SECARA esensi demokrasi, fenomena kampanye negatif dibutuhkan untuk meningkatkan kualitas demokrasi. Dengan kampanye negatif, pemilih tidak hanya disodorkan aspek positif dari kandidat yang akan dipilihnya tanpa mengetahui aspek lain.
Dengan kampanye negatif, pemilih bakal mendapatkan sajian menu lengkap tentang kandidat yang akan dipilih, sisi baik dan buruknya, kekuatan dan kelemahannya.
Namun fenomena kampanye negatif di Indonesia cenderung tertutup dan kerap dipolitisasi dianggap tidak etis.
Kampanye negatif sering disamakan dengan kampanye hitam. Padahal kampanye hitam jelas berbeda dengan kampanye negatif.
Kampanye hitam bersandar pada pesan negatif yang tidak memiliki sumber data yang bisa dipertanggungjawabkan, menjatuhkan lawan tanpa fakta, bukti valid atau disebut fitnah atau berita bohong.
Sedangkan kampanye negatif merujuk pada informasi mengenai kelemahan lawan, yang berdasarkan fakta, yang bisa dikonfirmasi dan dipertanggung jawabkan.
Pemahaman yang salah tentang kampanye negatif, sehingga tidak mengherankan banyak politisi yang terlibat kasus kampanye negatif terpilih kembali menjadi pemimpin politik.
Bias definisi mengartikan kampanye negatif membuat kampanye negatif disalah pahami. Hal ini semakin kompleks karena perbedaan definisi tidak hanya terjadi pada lapisan pemilih saja, tetapi juga pada pemangku jabatan.

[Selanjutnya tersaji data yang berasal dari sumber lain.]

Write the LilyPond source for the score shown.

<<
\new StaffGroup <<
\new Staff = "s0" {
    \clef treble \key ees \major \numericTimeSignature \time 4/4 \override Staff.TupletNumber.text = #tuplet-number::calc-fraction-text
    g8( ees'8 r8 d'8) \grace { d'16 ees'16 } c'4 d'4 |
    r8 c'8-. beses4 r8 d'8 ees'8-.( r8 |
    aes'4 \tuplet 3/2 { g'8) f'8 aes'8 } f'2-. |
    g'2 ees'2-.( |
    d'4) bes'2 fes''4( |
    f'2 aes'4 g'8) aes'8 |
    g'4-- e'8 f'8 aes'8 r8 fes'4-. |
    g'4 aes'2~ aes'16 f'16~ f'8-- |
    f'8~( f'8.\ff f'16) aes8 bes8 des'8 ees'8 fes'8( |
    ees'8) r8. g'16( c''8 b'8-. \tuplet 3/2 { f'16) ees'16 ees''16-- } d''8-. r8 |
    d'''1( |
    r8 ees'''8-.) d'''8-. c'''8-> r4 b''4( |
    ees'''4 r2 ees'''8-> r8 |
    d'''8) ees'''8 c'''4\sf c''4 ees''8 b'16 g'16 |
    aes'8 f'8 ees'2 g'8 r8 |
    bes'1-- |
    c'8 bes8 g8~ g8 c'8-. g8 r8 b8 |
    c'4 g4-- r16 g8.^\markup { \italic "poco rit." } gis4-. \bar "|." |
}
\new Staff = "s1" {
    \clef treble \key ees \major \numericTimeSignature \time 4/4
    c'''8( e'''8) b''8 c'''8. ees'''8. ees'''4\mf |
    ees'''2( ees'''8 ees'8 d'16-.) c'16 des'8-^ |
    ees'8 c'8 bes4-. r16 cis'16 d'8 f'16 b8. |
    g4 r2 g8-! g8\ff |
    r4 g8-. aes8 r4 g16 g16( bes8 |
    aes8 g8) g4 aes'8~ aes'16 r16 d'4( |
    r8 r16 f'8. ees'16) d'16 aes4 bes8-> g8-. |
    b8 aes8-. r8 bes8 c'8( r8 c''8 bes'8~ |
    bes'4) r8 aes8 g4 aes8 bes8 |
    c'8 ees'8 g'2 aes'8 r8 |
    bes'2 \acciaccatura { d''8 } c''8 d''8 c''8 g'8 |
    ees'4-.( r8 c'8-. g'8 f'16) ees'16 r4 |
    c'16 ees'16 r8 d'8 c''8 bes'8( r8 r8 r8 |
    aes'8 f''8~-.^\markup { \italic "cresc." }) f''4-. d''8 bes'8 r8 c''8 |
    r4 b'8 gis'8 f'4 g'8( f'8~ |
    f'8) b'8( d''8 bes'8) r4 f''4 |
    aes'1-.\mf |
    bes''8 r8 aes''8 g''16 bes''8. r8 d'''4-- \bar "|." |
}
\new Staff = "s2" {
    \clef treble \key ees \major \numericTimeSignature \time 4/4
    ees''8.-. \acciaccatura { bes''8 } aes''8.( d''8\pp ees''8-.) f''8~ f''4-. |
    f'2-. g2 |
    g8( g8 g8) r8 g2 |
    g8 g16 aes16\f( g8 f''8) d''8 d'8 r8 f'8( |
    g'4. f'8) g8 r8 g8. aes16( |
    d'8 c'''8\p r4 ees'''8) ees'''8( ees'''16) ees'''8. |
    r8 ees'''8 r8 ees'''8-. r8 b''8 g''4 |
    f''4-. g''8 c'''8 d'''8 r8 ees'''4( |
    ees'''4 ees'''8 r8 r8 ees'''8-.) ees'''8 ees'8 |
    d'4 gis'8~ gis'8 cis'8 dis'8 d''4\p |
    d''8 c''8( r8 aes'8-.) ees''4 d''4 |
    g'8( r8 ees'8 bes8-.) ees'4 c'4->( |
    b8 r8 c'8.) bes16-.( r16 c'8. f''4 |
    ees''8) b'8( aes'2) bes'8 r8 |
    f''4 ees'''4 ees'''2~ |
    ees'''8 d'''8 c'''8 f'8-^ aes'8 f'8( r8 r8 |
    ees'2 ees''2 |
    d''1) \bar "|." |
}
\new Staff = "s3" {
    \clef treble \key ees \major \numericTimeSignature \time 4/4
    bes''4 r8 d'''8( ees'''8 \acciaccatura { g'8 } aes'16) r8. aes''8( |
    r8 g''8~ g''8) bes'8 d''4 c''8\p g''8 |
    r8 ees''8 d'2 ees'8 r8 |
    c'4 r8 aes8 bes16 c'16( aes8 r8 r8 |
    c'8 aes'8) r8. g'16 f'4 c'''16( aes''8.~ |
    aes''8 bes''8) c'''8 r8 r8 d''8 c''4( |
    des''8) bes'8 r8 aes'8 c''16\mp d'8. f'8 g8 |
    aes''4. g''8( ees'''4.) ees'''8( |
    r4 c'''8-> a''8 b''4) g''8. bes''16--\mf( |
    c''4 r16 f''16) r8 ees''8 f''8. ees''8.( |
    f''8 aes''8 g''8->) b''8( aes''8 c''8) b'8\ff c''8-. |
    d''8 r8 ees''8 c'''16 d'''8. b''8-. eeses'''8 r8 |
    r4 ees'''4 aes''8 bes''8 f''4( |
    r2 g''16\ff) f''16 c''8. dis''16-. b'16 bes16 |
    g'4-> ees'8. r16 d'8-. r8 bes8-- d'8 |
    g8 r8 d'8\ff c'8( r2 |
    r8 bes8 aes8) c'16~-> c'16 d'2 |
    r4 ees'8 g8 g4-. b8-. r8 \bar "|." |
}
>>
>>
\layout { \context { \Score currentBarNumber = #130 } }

Seperti pendapat mantan komisioner KPU Ilham Saputra yang mengatakan kampanye negatif tidak sesuai aturan (cnnindonesia.com).
Bahkan ketua Badan Pengawas Pemilu juga ikut salah kaprah atas definisi kampanye negatif sehingga mengeluarkan pernyataan, penyebar kampanye negatif dapat dijerat pidana (cnnindonesia.com).
Meski banyak pendapat akademisi, bahkan pernyataan Menteri Mahfud MD yang memperbolehkan kampanye negatif, namun masih ada penyelenggara (KPU dan Bawaslu) yang memiliki pandangan keliru seperti di atas, membuat kampanye negatif belum menjadi saluran kampanye secara masif.
Kampanye negatif merupakan kegiatan menyebarkan pesan-pesan negatif kepada khalayak terkait informasi tentang lawan yang didasarkan pada fakta dan data.
Serangan informasi lawan dalam kampanye negatif terkait dengan aspek ketidakmampuan lawan. Sisi kelemahan lawan dan rekam jejak lawan yang dianggap tidak baik, seperti aneka skandal, masalah pilihan kebijakan dan masalah pribadi kandidat termasuk aspek religius.
Semua sisi ini harus diketahui pemilih, agar pemilih memiliki pembendaharaan informasi yang cukup tentang kandidat sebelum menentukan pilihannya di bilik suara.
Dalam demokrasi, kampanye negatif adalah stimulan untuk menghadirkan keseimbangan informasi. Saling kritik terhadap kebijakan maupun kemampuan personal masing-masing kandidat ataupun parpol dapat merangsang tumbuhnya rasionalitas pemilih.